_Task goal_.
Reproduce verbatim the lines of the material between the line holding "Header WCS: RA---TAN/DEC--TAN" and the line holding "The solver's refit", inclusive.

_Data excerpts_.
[start]

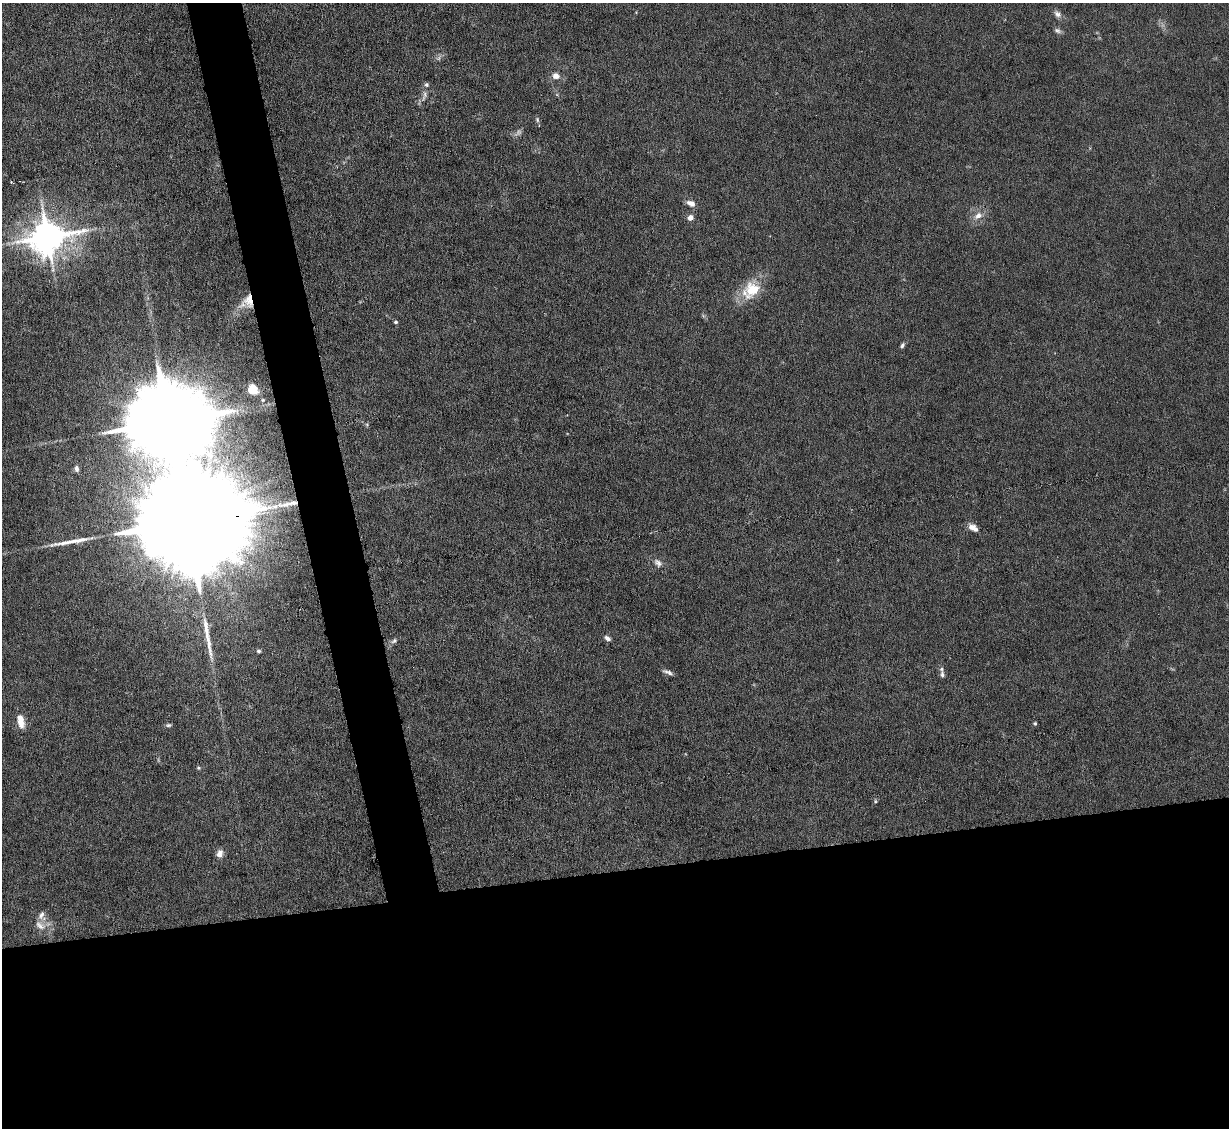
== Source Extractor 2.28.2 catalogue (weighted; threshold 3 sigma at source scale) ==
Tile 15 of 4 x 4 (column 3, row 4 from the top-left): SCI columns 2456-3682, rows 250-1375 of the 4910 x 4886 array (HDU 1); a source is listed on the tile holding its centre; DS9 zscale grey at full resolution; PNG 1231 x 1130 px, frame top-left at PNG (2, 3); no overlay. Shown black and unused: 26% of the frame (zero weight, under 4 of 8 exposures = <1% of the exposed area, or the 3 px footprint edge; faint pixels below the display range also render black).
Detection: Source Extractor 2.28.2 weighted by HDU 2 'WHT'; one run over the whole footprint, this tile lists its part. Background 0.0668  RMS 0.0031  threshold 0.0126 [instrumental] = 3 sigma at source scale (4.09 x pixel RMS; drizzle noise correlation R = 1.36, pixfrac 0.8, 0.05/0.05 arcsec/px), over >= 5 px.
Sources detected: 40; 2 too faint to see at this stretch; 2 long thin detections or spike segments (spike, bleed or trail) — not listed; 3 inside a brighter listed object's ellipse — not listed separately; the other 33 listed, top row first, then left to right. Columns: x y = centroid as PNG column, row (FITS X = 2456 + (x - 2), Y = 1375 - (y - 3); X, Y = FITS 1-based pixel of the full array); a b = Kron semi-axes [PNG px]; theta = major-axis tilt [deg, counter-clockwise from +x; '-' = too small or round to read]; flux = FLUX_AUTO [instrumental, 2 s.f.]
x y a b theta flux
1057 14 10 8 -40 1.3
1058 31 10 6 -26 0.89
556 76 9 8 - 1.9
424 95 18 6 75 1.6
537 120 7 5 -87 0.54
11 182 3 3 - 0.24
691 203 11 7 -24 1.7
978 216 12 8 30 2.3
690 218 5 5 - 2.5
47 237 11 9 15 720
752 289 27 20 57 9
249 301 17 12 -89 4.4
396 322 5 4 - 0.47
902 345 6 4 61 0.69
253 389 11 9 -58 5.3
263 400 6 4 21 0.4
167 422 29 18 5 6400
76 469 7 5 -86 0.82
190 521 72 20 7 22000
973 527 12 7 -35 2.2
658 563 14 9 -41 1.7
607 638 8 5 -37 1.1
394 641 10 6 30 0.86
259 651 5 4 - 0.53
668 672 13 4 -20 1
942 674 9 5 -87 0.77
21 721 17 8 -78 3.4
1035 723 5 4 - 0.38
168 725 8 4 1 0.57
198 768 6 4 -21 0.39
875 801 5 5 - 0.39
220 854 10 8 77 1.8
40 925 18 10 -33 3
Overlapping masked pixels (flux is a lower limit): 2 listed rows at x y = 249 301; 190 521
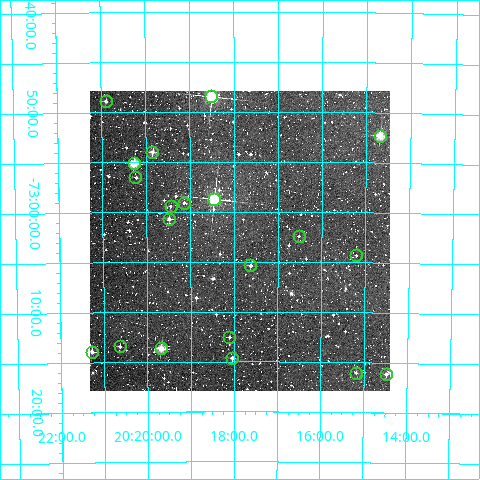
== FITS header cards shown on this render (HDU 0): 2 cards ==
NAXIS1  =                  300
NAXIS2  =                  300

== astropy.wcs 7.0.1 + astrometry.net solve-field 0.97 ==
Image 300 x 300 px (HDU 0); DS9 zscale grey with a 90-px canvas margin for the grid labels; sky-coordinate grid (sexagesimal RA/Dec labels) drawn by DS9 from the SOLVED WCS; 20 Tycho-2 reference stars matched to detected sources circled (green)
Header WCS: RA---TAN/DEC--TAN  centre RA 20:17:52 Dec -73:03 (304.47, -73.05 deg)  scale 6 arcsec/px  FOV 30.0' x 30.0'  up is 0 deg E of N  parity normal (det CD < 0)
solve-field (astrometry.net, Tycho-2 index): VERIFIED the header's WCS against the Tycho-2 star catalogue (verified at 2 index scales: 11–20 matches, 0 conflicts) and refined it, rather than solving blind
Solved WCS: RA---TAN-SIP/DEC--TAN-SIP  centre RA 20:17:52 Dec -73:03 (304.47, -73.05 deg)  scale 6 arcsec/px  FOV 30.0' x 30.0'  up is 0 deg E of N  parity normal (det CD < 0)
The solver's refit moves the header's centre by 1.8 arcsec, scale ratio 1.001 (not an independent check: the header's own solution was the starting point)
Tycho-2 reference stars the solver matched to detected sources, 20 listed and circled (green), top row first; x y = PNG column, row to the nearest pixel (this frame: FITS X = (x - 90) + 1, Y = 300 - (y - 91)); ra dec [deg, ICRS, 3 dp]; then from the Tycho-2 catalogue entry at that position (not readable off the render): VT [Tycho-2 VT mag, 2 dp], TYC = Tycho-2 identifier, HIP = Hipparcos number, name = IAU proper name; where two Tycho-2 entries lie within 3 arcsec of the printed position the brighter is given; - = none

[end]
[start]

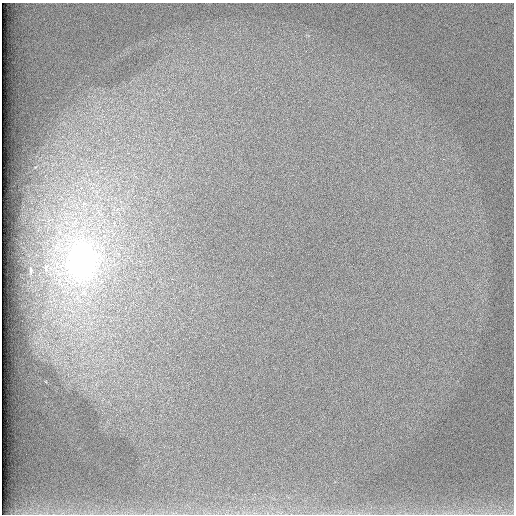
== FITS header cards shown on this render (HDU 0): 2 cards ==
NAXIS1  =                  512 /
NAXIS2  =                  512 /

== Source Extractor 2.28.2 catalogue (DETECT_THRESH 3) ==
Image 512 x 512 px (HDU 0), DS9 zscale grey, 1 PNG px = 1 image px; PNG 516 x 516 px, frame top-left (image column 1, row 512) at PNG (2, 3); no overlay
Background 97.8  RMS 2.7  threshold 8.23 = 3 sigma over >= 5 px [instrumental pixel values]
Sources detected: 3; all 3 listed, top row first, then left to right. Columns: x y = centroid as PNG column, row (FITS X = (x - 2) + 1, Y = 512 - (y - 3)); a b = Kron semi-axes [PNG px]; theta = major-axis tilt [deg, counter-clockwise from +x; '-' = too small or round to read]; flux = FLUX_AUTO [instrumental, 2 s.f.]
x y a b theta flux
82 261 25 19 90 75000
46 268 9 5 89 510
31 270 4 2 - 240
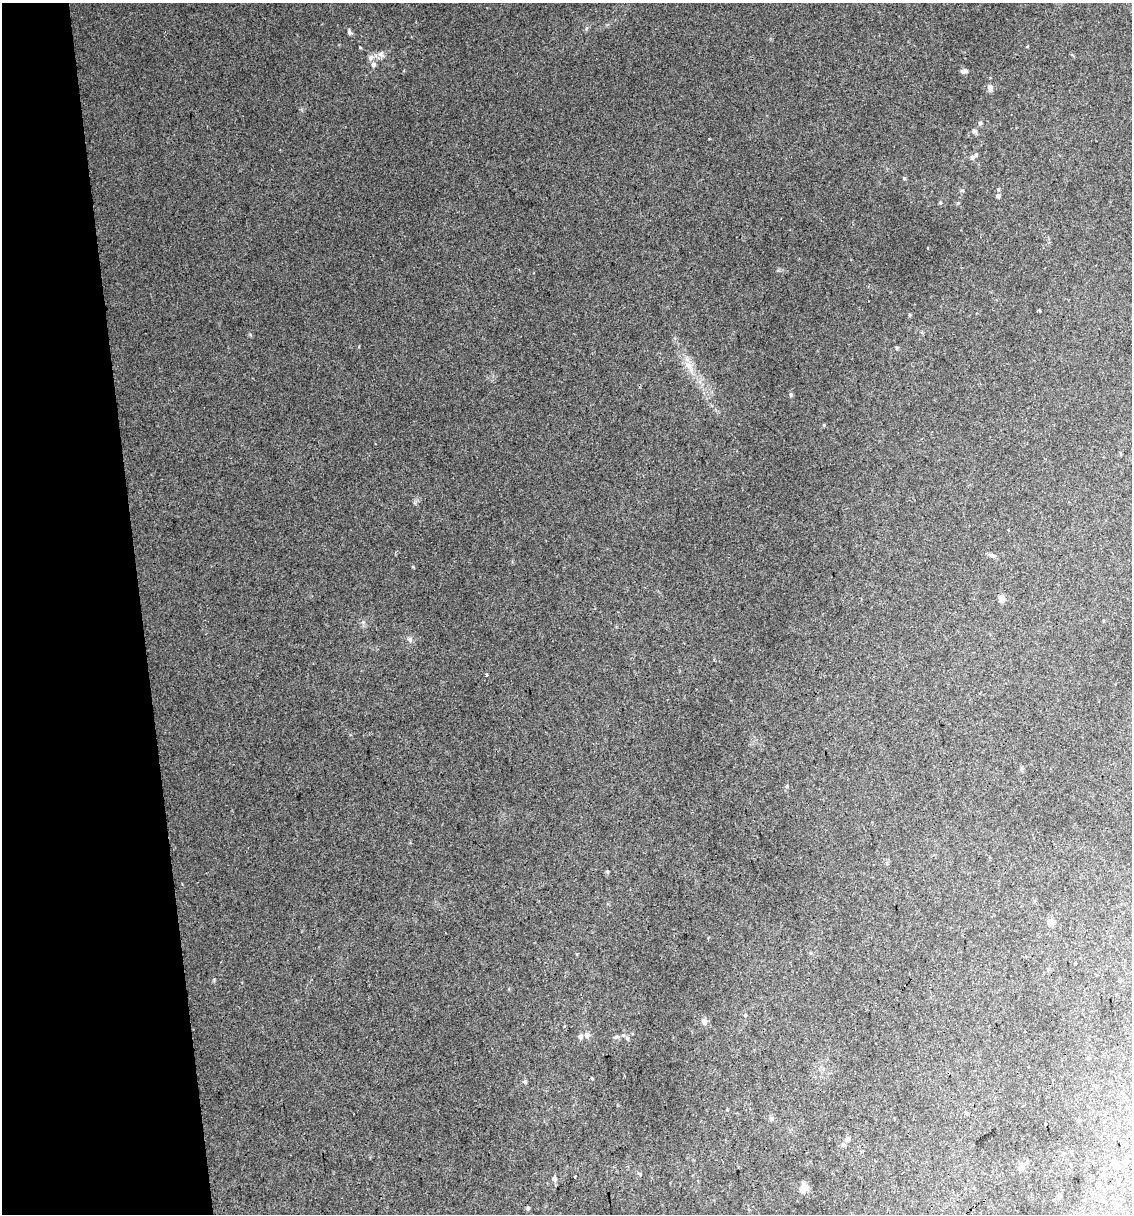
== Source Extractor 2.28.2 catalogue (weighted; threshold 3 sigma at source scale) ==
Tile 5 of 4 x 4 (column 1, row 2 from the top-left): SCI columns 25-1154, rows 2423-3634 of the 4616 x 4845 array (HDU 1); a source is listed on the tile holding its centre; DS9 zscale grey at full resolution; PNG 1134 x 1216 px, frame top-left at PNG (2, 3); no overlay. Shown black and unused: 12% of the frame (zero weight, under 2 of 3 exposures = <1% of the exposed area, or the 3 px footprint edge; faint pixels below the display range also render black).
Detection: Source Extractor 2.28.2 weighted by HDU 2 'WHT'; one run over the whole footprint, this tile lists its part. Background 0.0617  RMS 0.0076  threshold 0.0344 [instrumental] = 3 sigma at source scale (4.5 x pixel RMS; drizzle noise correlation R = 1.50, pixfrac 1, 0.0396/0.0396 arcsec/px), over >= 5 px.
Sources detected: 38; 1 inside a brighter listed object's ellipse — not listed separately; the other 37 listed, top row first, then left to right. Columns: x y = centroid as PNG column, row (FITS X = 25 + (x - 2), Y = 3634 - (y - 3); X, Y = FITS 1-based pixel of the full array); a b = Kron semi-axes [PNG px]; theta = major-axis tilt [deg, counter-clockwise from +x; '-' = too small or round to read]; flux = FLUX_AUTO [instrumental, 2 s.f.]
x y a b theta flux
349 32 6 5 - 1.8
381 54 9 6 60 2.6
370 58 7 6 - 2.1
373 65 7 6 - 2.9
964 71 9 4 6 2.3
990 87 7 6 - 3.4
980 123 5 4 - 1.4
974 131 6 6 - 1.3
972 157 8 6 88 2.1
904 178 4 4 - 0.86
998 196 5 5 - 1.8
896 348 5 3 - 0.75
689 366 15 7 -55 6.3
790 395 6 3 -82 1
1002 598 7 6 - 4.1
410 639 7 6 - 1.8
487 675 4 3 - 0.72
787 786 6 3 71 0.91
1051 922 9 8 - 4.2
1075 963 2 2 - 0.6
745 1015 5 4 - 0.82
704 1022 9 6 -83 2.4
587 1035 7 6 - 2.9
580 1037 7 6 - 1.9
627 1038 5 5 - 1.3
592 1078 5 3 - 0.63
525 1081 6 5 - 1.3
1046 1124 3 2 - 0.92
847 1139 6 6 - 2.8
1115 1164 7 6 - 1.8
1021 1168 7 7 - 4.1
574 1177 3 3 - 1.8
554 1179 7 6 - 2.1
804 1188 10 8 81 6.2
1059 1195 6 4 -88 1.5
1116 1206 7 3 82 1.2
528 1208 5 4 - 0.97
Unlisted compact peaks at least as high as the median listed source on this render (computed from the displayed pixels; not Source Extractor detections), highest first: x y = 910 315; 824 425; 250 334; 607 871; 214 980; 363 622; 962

[end]
[start]

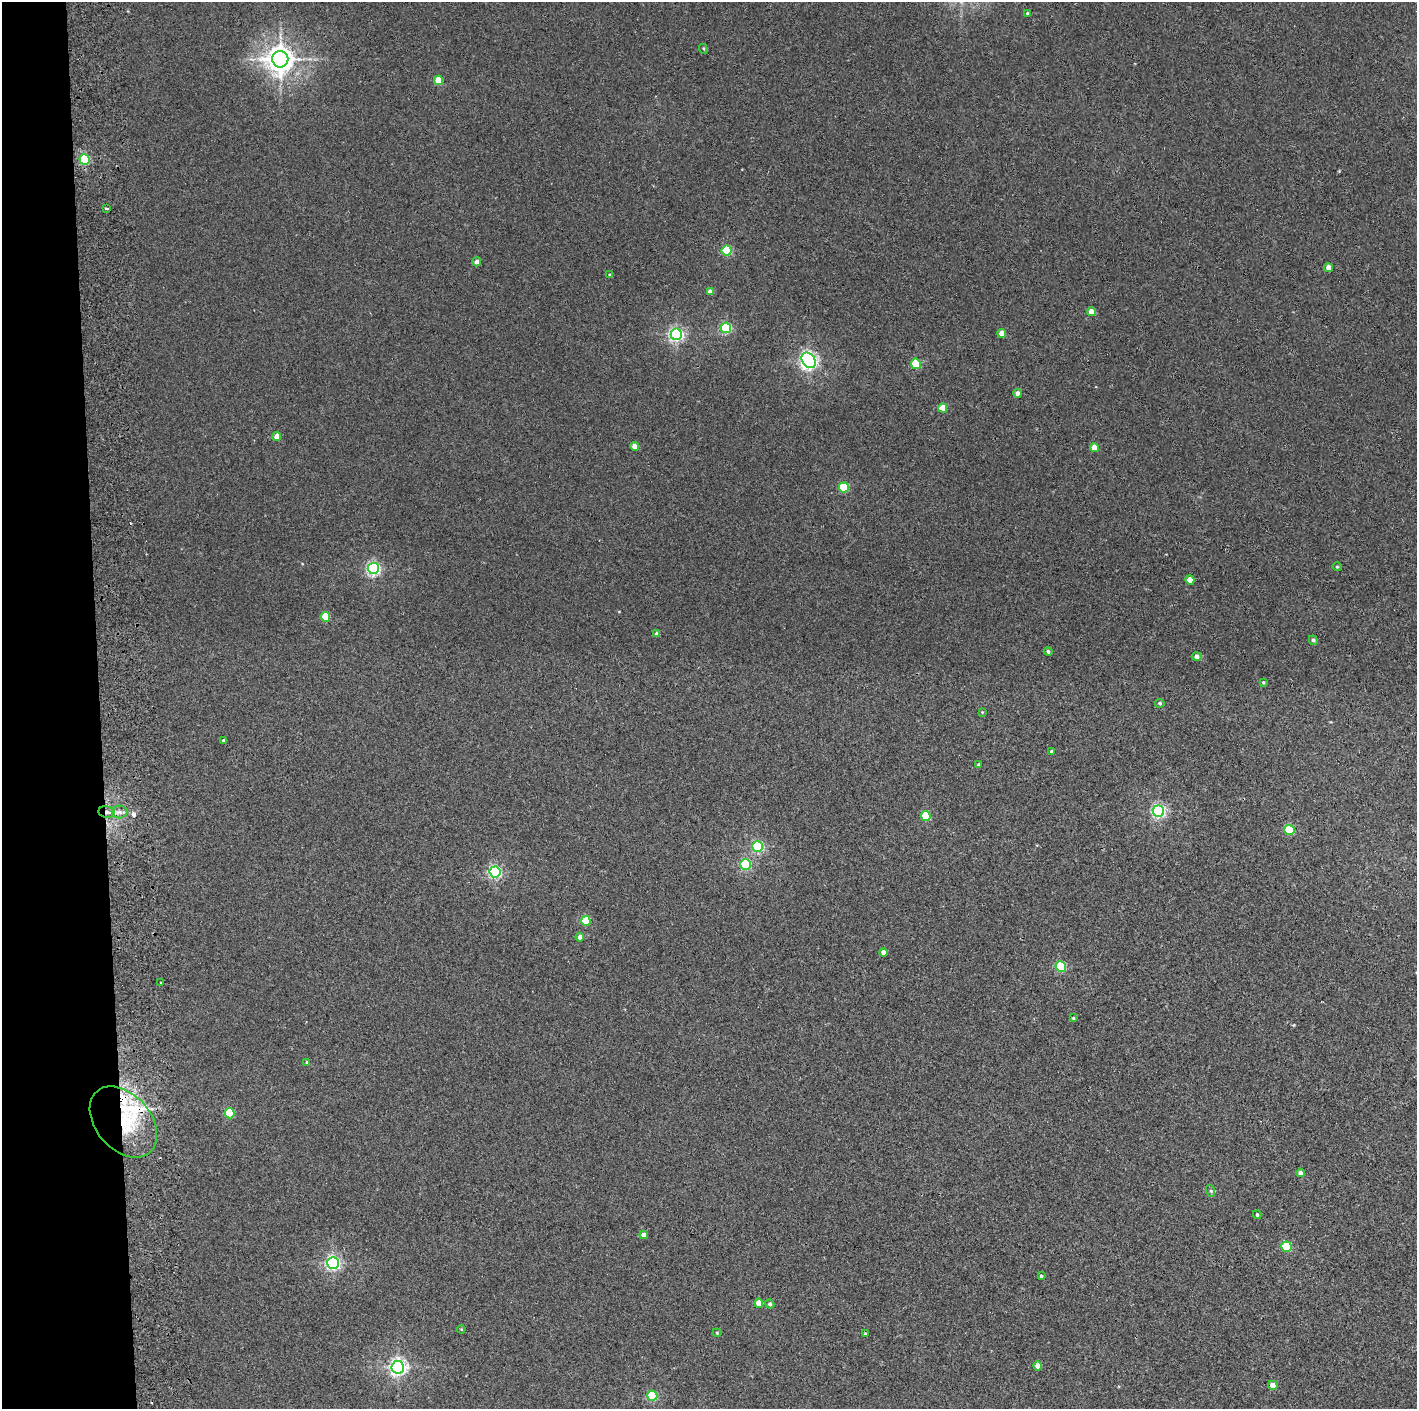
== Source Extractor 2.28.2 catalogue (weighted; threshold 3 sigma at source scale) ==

[end]

_Response_.
Header WCS: RA---TAN/DEC--TAN  centre RA 20:17:52 Dec -73:03 (304.47, -73.05 deg)  scale 6 arcsec/px  FOV 30.0' x 30.0'  up is 0 deg E of N  parity normal (det CD < 0)
solve-field (astrometry.net, Tycho-2 index): VERIFIED the header's WCS against the Tycho-2 star catalogue (verified at 2 index scales: 11–20 matches, 0 conflicts) and refined it, rather than solving blind
Solved WCS: RA---TAN-SIP/DEC--TAN-SIP  centre RA 20:17:52 Dec -73:03 (304.47, -73.05 deg)  scale 6 arcsec/px  FOV 30.0' x 30.0'  up is 0 deg E of N  parity normal (det CD < 0)
The solver's refit moves the header's centre by 1.8 arcsec, scale ratio 1.001 (not an independent check: the header's own solution was the starting point)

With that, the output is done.